One can point to a considerable number of other omissions or misconceptions. Walker does not have a clear notion of Hogarth's importance to Brown and the Pre-Raphaelites: He taught them to place a range of texts and symbols within and without the picture space. At the same time that Walker makes the long-disproved claim that the German Nazarenes influenced the Pre-Raphaelites, he similarly does not know that Northern Renaissance painters like Van Eyck, Memling, and Van der Goes were far more important to Brown and the PRB than Italian painters before Raphael — a point made, incidentally, in The Times review of The Shadow of Death, a painting with many connections to Work, when the reviewer described Hunt as "the sincere and well-equipped representative in England and the nineteenth century, of the low countries' school of the Van Eycks and their contemporaries and scholars" (review quoted in full in Hunt's exhibition pamphlet; see references). In fact, the most serious problem in Walker's book is its almost complete omission of Holman Hunt, who provides a crucial context for Work. In particular, Hunt anticipated Brown's
- use of biblical texts on gilded frames as far back as The Light of the World and its companion piece The Awakening Conscience
- explanatory exhibition pamphlet as early as The Finding of the Saviour in the Temple (1860)
- connection to Carlyle
- hostility to the upper classes (The Awakening Conscience and Rienzi)
- creating replicas
- Christian symbolism
- hidden autobiographical elements
Brown in turn anticipated Hunt's political view of labor, and both Work and Christ Washing Peter's Feet almost certainly influenced Hunt. The two men have so much in common that we cannot attribute Tom Taylor's negative review of Work to the fact that he "was a close friend of the academician Frith" (96), since Taylor supported Hunt, who was even more notoriously anti-academy than Brown; in fact, Taylor was among the subscribers to the engraving of Hunt's The Shadow of Death, as were the two important academicians, Landseer and Ward. The lives of Hunt and Brown reveal other similarities: both artists sought to groom beautiful lower-class women to be their wives; Brown married his, Hunt did not, presumably because Rossetti seduced her while he was in the middle east (not to worry, she ended up a very wealthy widow). Sadly, both men became widowers, but both later remarried.
Related Materials
Bibliography
Gage, John. Turner: "Rain, Steam and Speed". Art in Context Series. New York: Viking, 1972.

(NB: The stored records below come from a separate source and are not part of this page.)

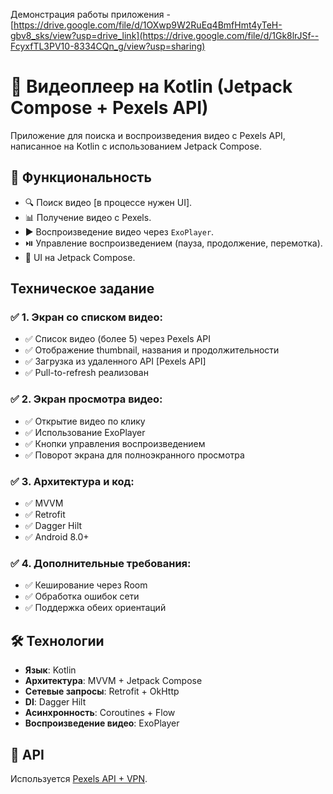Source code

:Демонстрация работы приложения - [https://drive.google.com/file/d/1OXwp9W2RuEq4BmfHmt4yTeH-gbv8_sks/view?usp=drive_link](https://drive.google.com/file/d/1Gk8lrJSf--FcyxfTL3PV10-8334CQn_g/view?usp=sharing)

# 🎵 Видеоплеер на Kotlin (Jetpack Compose + Pexels API)
Приложение для поиска и воспроизведения видео с Pexels API, написанное на Kotlin с использованием
Jetpack Compose.

## 🚀 Функциональность
- 🔍 Поиск видео [в процессе нужен UI].
- 📊 Получение видео с Pexels.
- ▶️ Воспроизведение видео через `ExoPlayer`.
- ⏯️ Управление воспроизведением (пауза, продолжение, перемотка).
- 🎨 UI на Jetpack Compose.

## Техническое задание
### ✅ 1. Экран со списком видео:
* ✅ Список видео (более 5) через Pexels API
* ✅ Отображение thumbnail, названия и продолжительности
* ✅ Загрузка из удаленного API [Pexels API]
* ✅ Pull-to-refresh реализован
### ✅ 2. Экран просмотра видео:
* ✅ Открытие видео по клику
* ✅ Использование ExoPlayer
* ✅ Кнопки управления воспроизведением
* ✅ Поворот экрана для полноэкранного просмотра
### ✅ 3. Архитектура и код:
* ✅ MVVM
* ✅ Retrofit
* ✅ Dagger Hilt
* ✅ Android 8.0+
### ✅ 4. Дополнительные требования:
* ✅ Кеширование через Room
* ✅ Обработка ошибок сети
* ✅ Поддержка обеих ориентаций

## 🛠️ Технологии
- **Язык**: Kotlin
- **Архитектура**: MVVM + Jetpack Compose
- **Сетевые запросы**: Retrofit + OkHttp
- **DI**: Dagger Hilt
- **Асинхронность**: Coroutines + Flow
- **Воспроизведение видео**: ExoPlayer

## 📡 API
Используется [Pexels API + VPN](https://api.pexels.com/).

Hunt, William Holman. Mr. Hunt's Picture, "The Shadow of Death." London: Thomas Agnew, 1873.
Landow, George P., with Ruth M. Landow. "The Exhibition Pamphlet for W. Holman Hunt's The Shadow of Death." The Journal of Pre-Raphaelite Studies. (Autumn 2007): 1-22 [Forthcoming].
Nicholson, Benedict. Courbet: "The Studio of the Painter". Art in Context Series. New York: Viking, 1973.
Walker, John A. "Work": Ford Madox Brown's Painting and Victorian Life. London: Francis Boutle, 2006. Pp. 132, including 6 pp. of notes and 7 pp. of bibliography.